Johannesburg - African Christian Democratic Party (ACDP) leader the Rev Kenneth Meshoe on Tuesday slammed Archbishop Emeritus Desmond Tutu for his “homophobic God” statement, saying the cleric must keep his “unbelief” to himself.
Meshoe was reacting to Tutu’s statement made at the UN launch of its campaign to promote the fair treatment of lesbians and gays.
Tutu reportedly said he did not support a “homophobic God” and would refuse to go to a “homophobic heaven”.
Said Meshoe: “Archbishop Desmond Tutu is out of order when he alleged that God is a homophobic God, and that he finds fault with Scriptures that teach that a homosexual lifestyle is a sin before God.
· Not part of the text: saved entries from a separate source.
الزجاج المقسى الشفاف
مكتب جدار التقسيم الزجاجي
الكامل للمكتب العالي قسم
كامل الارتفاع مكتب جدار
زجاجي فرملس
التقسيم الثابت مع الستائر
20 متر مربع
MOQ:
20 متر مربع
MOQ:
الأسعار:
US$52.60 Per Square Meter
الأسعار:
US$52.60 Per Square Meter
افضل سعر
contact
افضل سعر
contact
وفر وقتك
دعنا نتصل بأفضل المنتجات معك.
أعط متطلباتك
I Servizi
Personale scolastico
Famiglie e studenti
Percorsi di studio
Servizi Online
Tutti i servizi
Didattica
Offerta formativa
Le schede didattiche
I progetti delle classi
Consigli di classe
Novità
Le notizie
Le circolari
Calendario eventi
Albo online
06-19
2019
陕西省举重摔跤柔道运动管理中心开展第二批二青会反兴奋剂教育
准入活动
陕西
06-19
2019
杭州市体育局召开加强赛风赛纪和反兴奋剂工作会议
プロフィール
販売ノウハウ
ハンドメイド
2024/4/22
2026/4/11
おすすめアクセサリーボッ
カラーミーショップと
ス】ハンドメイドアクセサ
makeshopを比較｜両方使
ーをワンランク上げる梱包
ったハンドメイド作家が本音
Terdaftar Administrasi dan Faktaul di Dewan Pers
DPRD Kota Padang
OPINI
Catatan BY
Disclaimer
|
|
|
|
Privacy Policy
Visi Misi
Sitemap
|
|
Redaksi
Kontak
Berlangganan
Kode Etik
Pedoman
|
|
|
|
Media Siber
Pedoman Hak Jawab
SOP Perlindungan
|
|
“We ask Archbishop Tutu not to confuse people who respect the Scriptures, and we advise him to keep his unbelief to himself if he does not believe in the teachings of the holy Bible.”
Meshoe said there was no Scripture that “teaches us that God hates anybody”.
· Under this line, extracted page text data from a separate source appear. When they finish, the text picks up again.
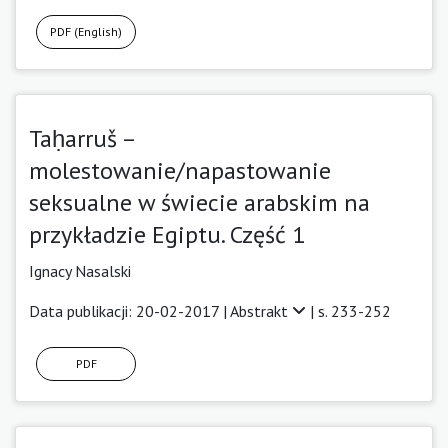
PDF (English)
Taḥarruš –
molestowanie/napastowanie
seksualne w świecie arabskim na
przykładzie Egiptu. Część 1
Ignacy Nasalski
Data publikacji: 20-02-2017 |
Abstrakt
| s. 233-252
PDF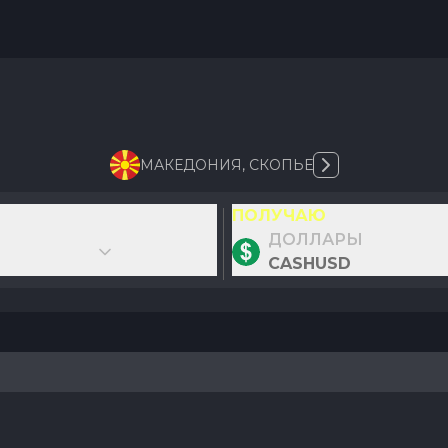
МАКЕДОНИЯ
,
СКОПЬЕ
ПОЛУЧАЮ
ДОЛЛАРЫ
CASHUSD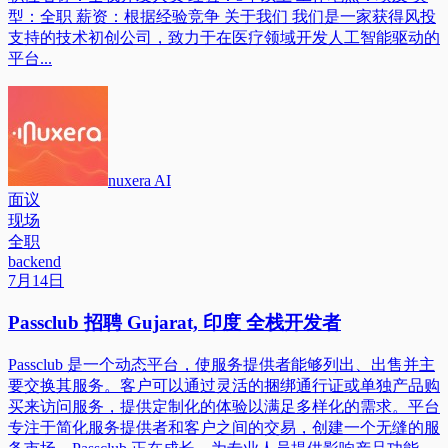
型：全职 薪资：根据经验竞争 关于我们 我们是一家获得风投
支持的技术初创公司，致力于在医疗领域开发人工智能驱动的
平台...
nuxera AI
面议
现场
全职
backend
7月14日
Passclub 招聘 Gujarat, 印度 全栈开发者
Passclub 是一个动态平台，使服务提供者能够列出、出售并主
要交换其服务。客户可以通过灵活的捆绑通行证或单独产品购
买来访问服务，提供定制化的体验以满足多样化的需求。平台
专注于简化服务提供者和客户之间的交易，创建一个无缝的服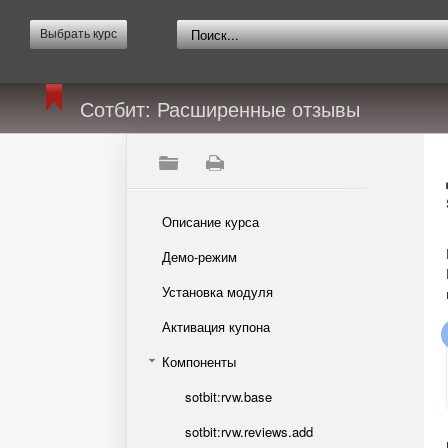
Выбрать курс
Сотбит: Расширенные отзывы
Описание курса
Демо-режим
Установка модуля
Активация купона
Компоненты
sotbit:rvw.base
sotbit:rvw.reviews.add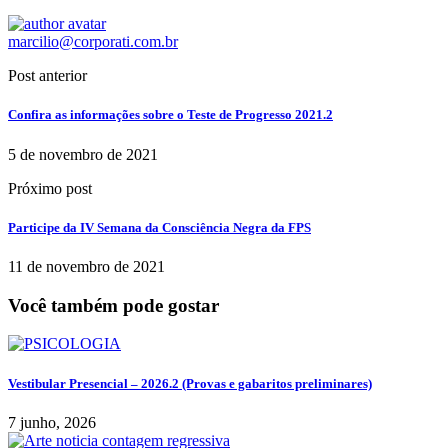
marcilio@corporati.com.br
Post anterior
Confira as informações sobre o Teste de Progresso 2021.2
5 de novembro de 2021
Próximo post
Participe da IV Semana da Consciência Negra da FPS
11 de novembro de 2021
Você também pode gostar
Vestibular Presencial – 2026.2 (Provas e gabaritos preliminares)
7 junho, 2026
“If sinners cannot live up to the standard of the word of God, they should not find fault with the Scripture. We urge all those whose conduct and morals violate scriptural teaching to repent from their sins, be they adulterers, homosexuals, murderers or rapists,” said Meshoe, who recently resigned as an MP.
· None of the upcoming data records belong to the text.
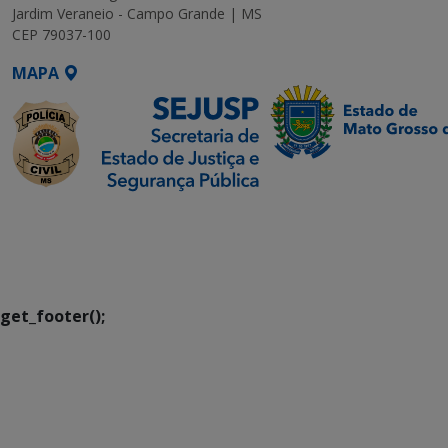
Jardim Veraneio - Campo Grande | MS
CEP 79037-100
MAPA
SETDIG | Secretaria-
Executiva de
Transformação Digital
get_footer();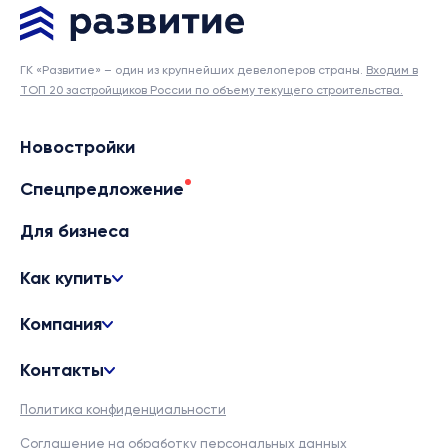
ГК «Развитие» – один из крупнейших девелоперов страны.
Входим в
ТОП 20 застройщиков России по объему текущего строительства.
Новостройки
Спецпредложение
Для бизнеса
Как купить
Компания
Контакты
Политика конфиденциальности
Соглашение на обработку персональных данных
Meshoe’s statement follows Zimbabwean President Robert Mugabe’s attack on the Nobel laureate, urging him to atone after his speech.
Meanwhile, Pope Francis reached out to gays on Monday, declaring that it was not his place to judge them.
Speaking to journalists as he flew back to Rome from a high-profile trip to Brazil, the pope said: “If someone is gay and seeks the Lord with good will, who am I to judge?”
“The problem is not having this orientation, it is lobbying. That’s the most serious problem.”
The pope had admitted in June that there was a “gay lobby” in the Vatican’s secretive administration, the Roman Curia.
This followed earlier Italian media reports claiming that a secret report by cardinals investigating Vatican leaks included allegations of corruption and blackmail attempts against gay clergymen, and on the other hand, favouritism based on gay relationships.
“I have not seen anyone at the Vatican who is registered as gay on his identity card,” he said, adding, however: “We acknowledge that there are (gays).”
Gays and lesbians should be “treated with respect, compassion and sensitivity, without discrimination”, he said.